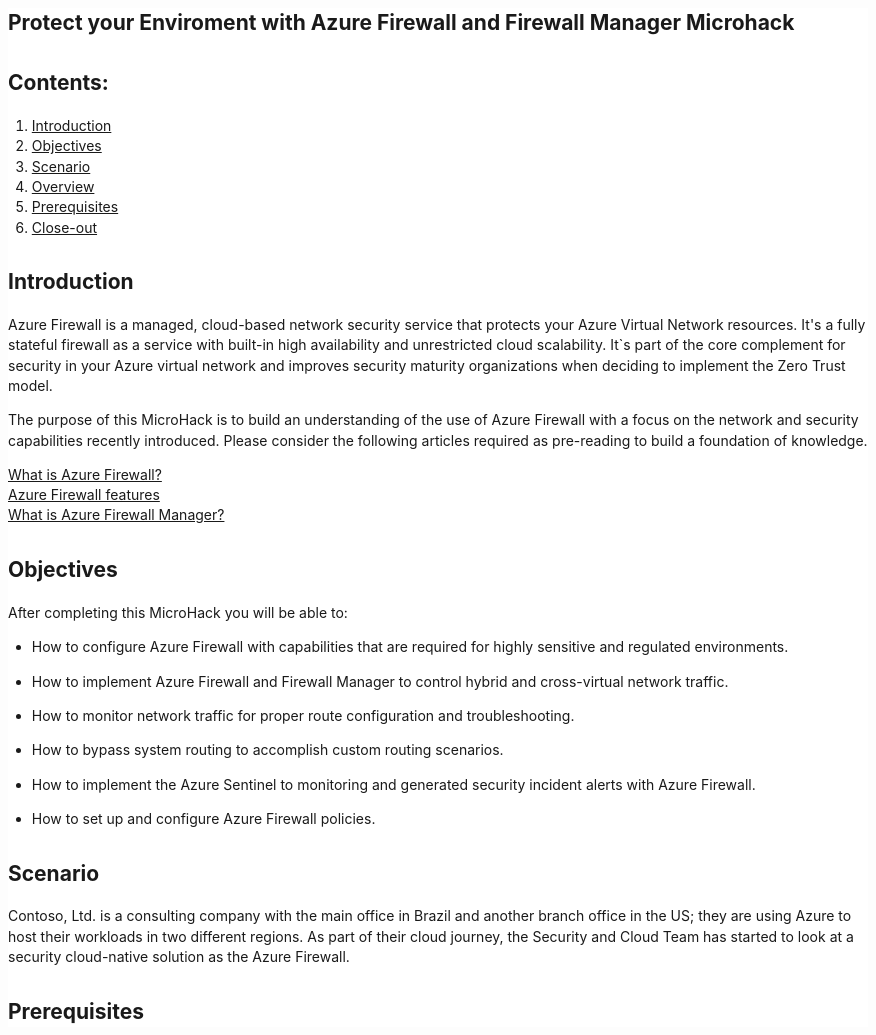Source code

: ## **Protect your Enviroment with Azure Firewall and Firewall Manager Microhack**

## Contents:
1. [Introduction](#introduction)</br>
2. [Objectives](#objectives)</br>
3. [Scenario](#scenario)</br>
4. [Overview](#Overview)</br>
5. [Prerequisites](#Overview)</br>
6. [Close-out](#close-out)
## Introduction
Azure Firewall is a managed, cloud-based network security service that protects your Azure Virtual Network resources. It's a fully stateful firewall as a service with built-in high availability and unrestricted cloud scalability. It`s part of the core complement for security in your Azure virtual network and improves security maturity organizations when deciding to implement the Zero Trust model.

The purpose of this MicroHack is to build an understanding of the use of Azure Firewall with a focus on the network and security capabilities recently introduced. Please consider the following articles required as pre-reading to build a foundation of knowledge.

[What is Azure Firewall?](https://docs.microsoft.com/en-us/azure/firewall/overview)</br>
[Azure Firewall features](https://docs.microsoft.com/en-us/azure/firewall/features)</br>
[What is Azure Firewall Manager?](https://docs.microsoft.com/en-us/azure/firewall-manager/overview)

## Objectives
After completing this MicroHack you will be able to:

- How to configure Azure Firewall with capabilities that are required for highly sensitive and regulated environments.

- How to implement Azure Firewall and Firewall Manager to control hybrid and cross-virtual network traffic.

- How to monitor network traffic for proper route configuration and troubleshooting.

- How to bypass system routing to accomplish custom routing scenarios.

- How to implement the Azure Sentinel to monitoring and generated security incident alerts with Azure Firewall.

- How to set up and configure Azure Firewall policies.


## Scenario
Contoso, Ltd. is a consulting company with the main office in Brazil and another branch office in the US; they are using Azure to host their workloads in two different regions. As part of their cloud journey, the Security and Cloud Team has started to look at a security cloud-native solution as the Azure Firewall.

## Prerequisites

BRIEF: The listing should be transcribed exactly. No picture is to appear in the transcription.

ANSWER FOR THE TASK:
Source code

: ## **Protect your Enviroment with Azure Firewall and Firewall Manager Microhack**

## Contents:
1. [Introduction](#introduction)</br>
2. [Objectives](#objectives)</br>
3. [Scenario](#scenario)</br>
4. [Overview](#Overview)</br>
5. [Prerequisites](#Overview)</br>
6. [Close-out](#close-out)
## Introduction
Azure Firewall is a managed, cloud-based network security service that protects your Azure Virtual Network resources. It's a fully stateful firewall as a service with built-in high availability and unrestricted cloud scalability. It`s part of the core complement for security in your Azure virtual network and improves security maturity organizations when deciding to implement the Zero Trust model.

The purpose of this MicroHack is to build an understanding of the use of Azure Firewall with a focus on the network and security capabilities recently introduced. Please consider the following articles required as pre-reading to build a foundation of knowledge.

[What is Azure Firewall?](https://docs.microsoft.com/en-us/azure/firewall/overview)</br>
[Azure Firewall features](https://docs.microsoft.com/en-us/azure/firewall/features)</br>
[What is Azure Firewall Manager?](https://docs.microsoft.com/en-us/azure/firewall-manager/overview)

## Objectives
After completing this MicroHack you will be able to:

- How to configure Azure Firewall with capabilities that are required for highly sensitive and regulated environments.

- How to implement Azure Firewall and Firewall Manager to control hybrid and cross-virtual network traffic.

- How to monitor network traffic for proper route configuration and troubleshooting.

- How to bypass system routing to accomplish custom routing scenarios.

- How to implement the Azure Sentinel to monitoring and generated security incident alerts with Azure Firewall.

- How to set up and configure Azure Firewall policies.


## Scenario
Contoso, Ltd. is a consulting company with the main office in Brazil and another branch office in the US; they are using Azure to host their workloads in two different regions. As part of their cloud journey, the Security and Cloud Team has started to look at a security cloud-native solution as the Azure Firewall.

## Prerequisites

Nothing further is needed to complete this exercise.